__What you have to do__. From the first line to the last, output the data exactly as it stands, minus its pictures.

──────────────────────────────

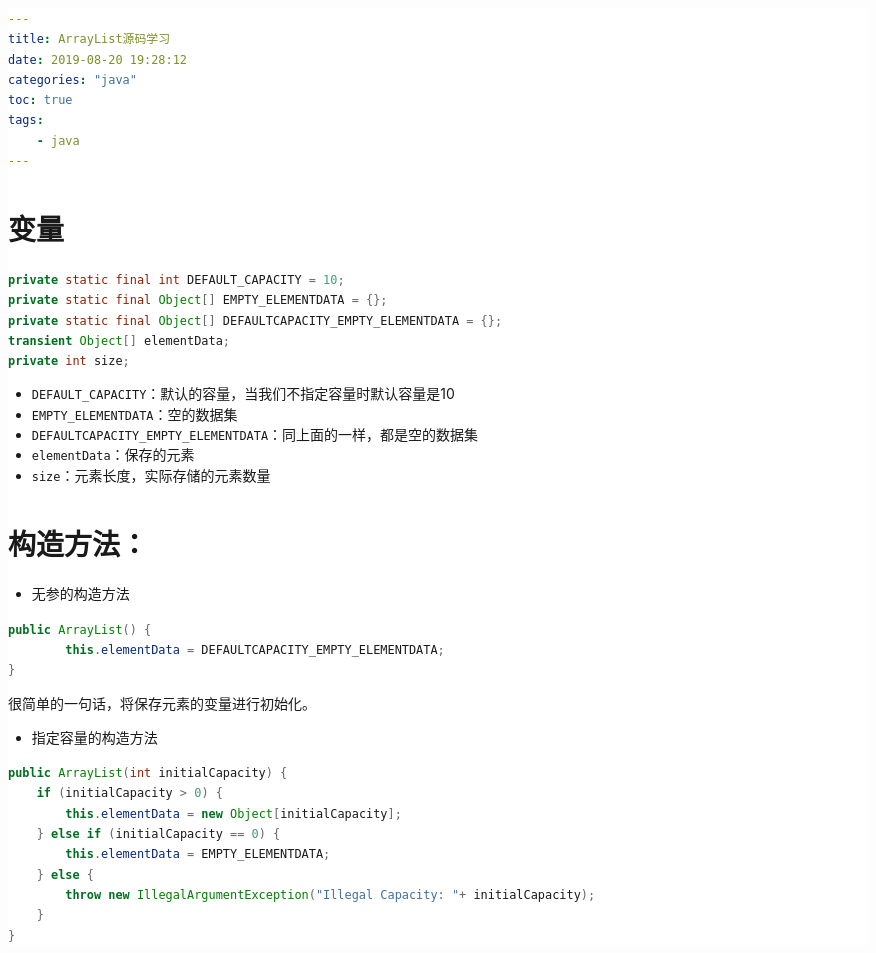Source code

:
 ```yaml
---
title: ArrayList源码学习
date: 2019-08-20 19:28:12
categories: "java"
toc: true
tags: 
	- java
---
```


# 变量

```java
private static final int DEFAULT_CAPACITY = 10;
private static final Object[] EMPTY_ELEMENTDATA = {};
private static final Object[] DEFAULTCAPACITY_EMPTY_ELEMENTDATA = {};
transient Object[] elementData; 
private int size;
```

-   `DEFAULT_CAPACITY`：默认的容量，当我们不指定容量时默认容量是10
-   `EMPTY_ELEMENTDATA`：空的数据集
-   `DEFAULTCAPACITY_EMPTY_ELEMENTDATA`：同上面的一样，都是空的数据集
-   `elementData`：保存的元素
-   `size`：元素长度，实际存储的元素数量

# 构造方法：

-   无参的构造方法

```java
public ArrayList() {
        this.elementData = DEFAULTCAPACITY_EMPTY_ELEMENTDATA;
}
```

很简单的一句话，将保存元素的变量进行初始化。



-   指定容量的构造方法

```java
public ArrayList(int initialCapacity) {
    if (initialCapacity > 0) {
        this.elementData = new Object[initialCapacity];
    } else if (initialCapacity == 0) {
        this.elementData = EMPTY_ELEMENTDATA;
    } else {
        throw new IllegalArgumentException("Illegal Capacity: "+ initialCapacity);
    }
}
```
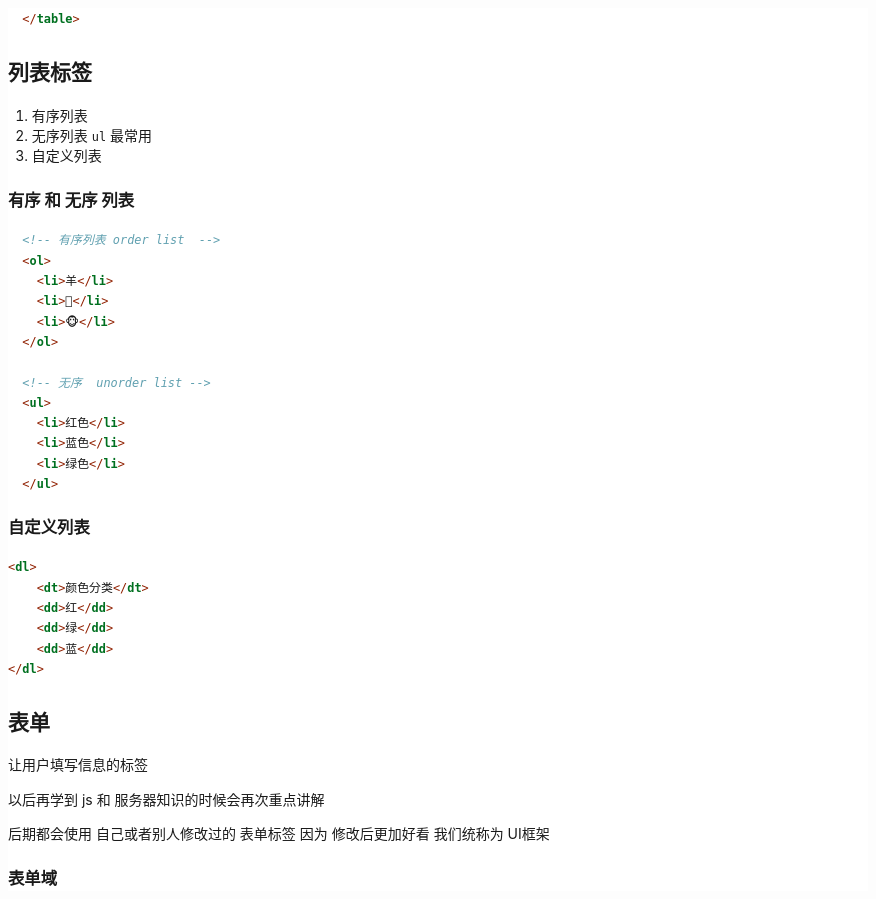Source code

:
```html
  </table>
```



## 列表标签

1. 有序列表
2. 无序列表  `ul` 最常用
3. 自定义列表 

### 有序 和 无序 列表

```html
  <!-- 有序列表 order list  -->
  <ol>
    <li>羊</li>
    <li>🐖</li>
    <li>🐵</li>
  </ol>

  <!-- 无序  unorder list -->
  <ul>
    <li>红色</li>
    <li>蓝色</li>
    <li>绿色</li>
  </ul>
```

### 自定义列表

```html
<dl>
    <dt>颜色分类</dt>
    <dd>红</dd>
    <dd>绿</dd>
    <dd>蓝</dd>
</dl>
```





## 表单

让用户填写信息的标签

以后再学到 js 和 服务器知识的时候会再次重点讲解

后期都会使用 自己或者别人修改过的 表单标签 因为 修改后更加好看 我们统称为 UI框架



### 表单域
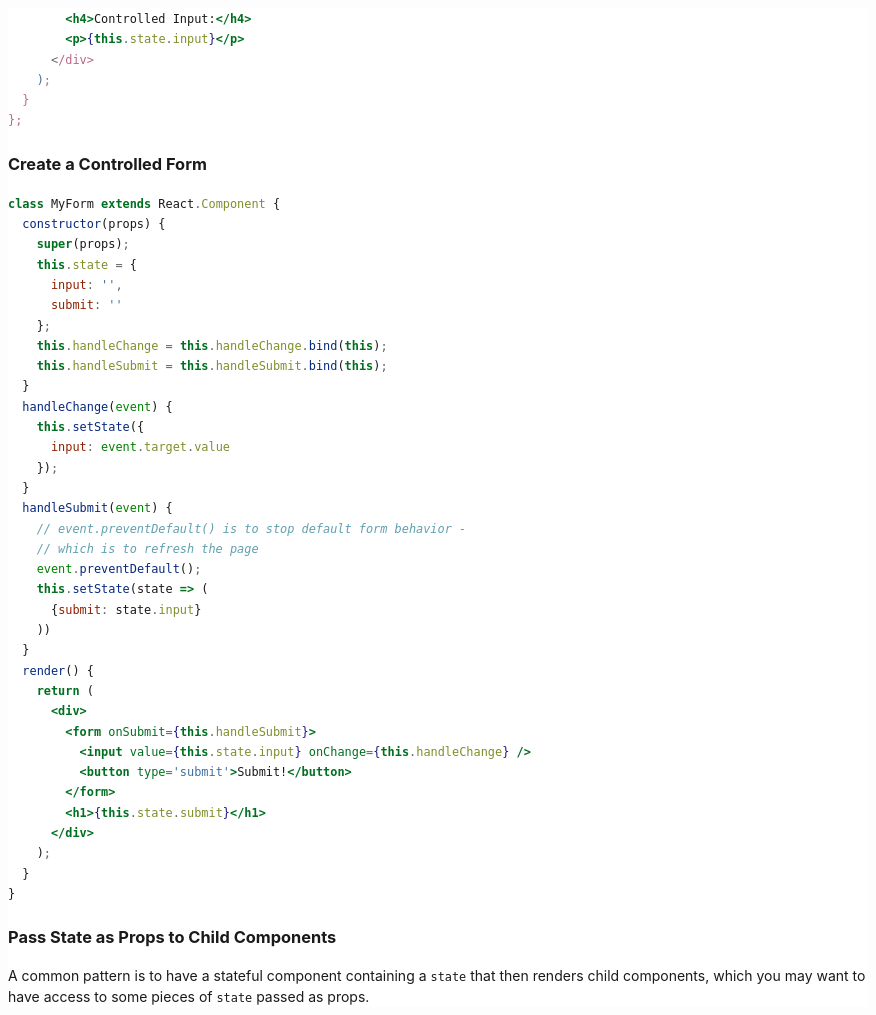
 ```jsx
        <h4>Controlled Input:</h4>
        <p>{this.state.input}</p>
      </div>
    );
  }
};
```

### Create a Controlled Form

```jsx
class MyForm extends React.Component {
  constructor(props) {
    super(props);
    this.state = {
      input: '',
      submit: ''
    };
    this.handleChange = this.handleChange.bind(this);
    this.handleSubmit = this.handleSubmit.bind(this);
  }
  handleChange(event) {
    this.setState({
      input: event.target.value
    });
  }
  handleSubmit(event) {
    // event.preventDefault() is to stop default form behavior -
    // which is to refresh the page
    event.preventDefault();
    this.setState(state => (
      {submit: state.input}
    ))
  }
  render() {
    return (
      <div>
        <form onSubmit={this.handleSubmit}>
          <input value={this.state.input} onChange={this.handleChange} />
          <button type='submit'>Submit!</button>
        </form>
        <h1>{this.state.submit}</h1>
      </div>
    );
  }
}
```

### Pass State as Props to Child Components

A common pattern is to have a stateful component containing a `state` that then renders child components, which you may want to have access to some pieces of `state` passed as props.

──────────────────────────────

__Task result__.
Source code

:
 ```yaml
---
title: ArrayList源码学习
date: 2019-08-20 19:28:12
categories: "java"
toc: true
tags: 
	- java
---
```


# 变量

```java
private static final int DEFAULT_CAPACITY = 10;
private static final Object[] EMPTY_ELEMENTDATA = {};
private static final Object[] DEFAULTCAPACITY_EMPTY_ELEMENTDATA = {};
transient Object[] elementData; 
private int size;
```

-   `DEFAULT_CAPACITY`：默认的容量，当我们不指定容量时默认容量是10
-   `EMPTY_ELEMENTDATA`：空的数据集
-   `DEFAULTCAPACITY_EMPTY_ELEMENTDATA`：同上面的一样，都是空的数据集
-   `elementData`：保存的元素
-   `size`：元素长度，实际存储的元素数量

# 构造方法：

-   无参的构造方法

```java
public ArrayList() {
        this.elementData = DEFAULTCAPACITY_EMPTY_ELEMENTDATA;
}
```

很简单的一句话，将保存元素的变量进行初始化。



-   指定容量的构造方法

```java
public ArrayList(int initialCapacity) {
    if (initialCapacity > 0) {
        this.elementData = new Object[initialCapacity];
    } else if (initialCapacity == 0) {
        this.elementData = EMPTY_ELEMENTDATA;
    } else {
        throw new IllegalArgumentException("Illegal Capacity: "+ initialCapacity);
    }
}
```
Source code

:
```html
  </table>
```



## 列表标签

1. 有序列表
2. 无序列表  `ul` 最常用
3. 自定义列表 

### 有序 和 无序 列表

```html
  <!-- 有序列表 order list  -->
  <ol>
    <li>羊</li>
    <li>🐖</li>
    <li>🐵</li>
  </ol>

  <!-- 无序  unorder list -->
  <ul>
    <li>红色</li>
    <li>蓝色</li>
    <li>绿色</li>
  </ul>
```

### 自定义列表

```html
<dl>
    <dt>颜色分类</dt>
    <dd>红</dd>
    <dd>绿</dd>
    <dd>蓝</dd>
</dl>
```





## 表单

让用户填写信息的标签

以后再学到 js 和 服务器知识的时候会再次重点讲解

后期都会使用 自己或者别人修改过的 表单标签 因为 修改后更加好看 我们统称为 UI框架



### 表单域
 ```jsx
        <h4>Controlled Input:</h4>
        <p>{this.state.input}</p>
      </div>
    );
  }
};
```

### Create a Controlled Form

```jsx
class MyForm extends React.Component {
  constructor(props) {
    super(props);
    this.state = {
      input: '',
      submit: ''
    };
    this.handleChange = this.handleChange.bind(this);
    this.handleSubmit = this.handleSubmit.bind(this);
  }
  handleChange(event) {
    this.setState({
      input: event.target.value
    });
  }
  handleSubmit(event) {
    // event.preventDefault() is to stop default form behavior -
    // which is to refresh the page
    event.preventDefault();
    this.setState(state => (
      {submit: state.input}
    ))
  }
  render() {
    return (
      <div>
        <form onSubmit={this.handleSubmit}>
          <input value={this.state.input} onChange={this.handleChange} />
          <button type='submit'>Submit!</button>
        </form>
        <h1>{this.state.submit}</h1>
      </div>
    );
  }
}
```

### Pass State as Props to Child Components

A common pattern is to have a stateful component containing a `state` that then renders child components, which you may want to have access to some pieces of `state` passed as props.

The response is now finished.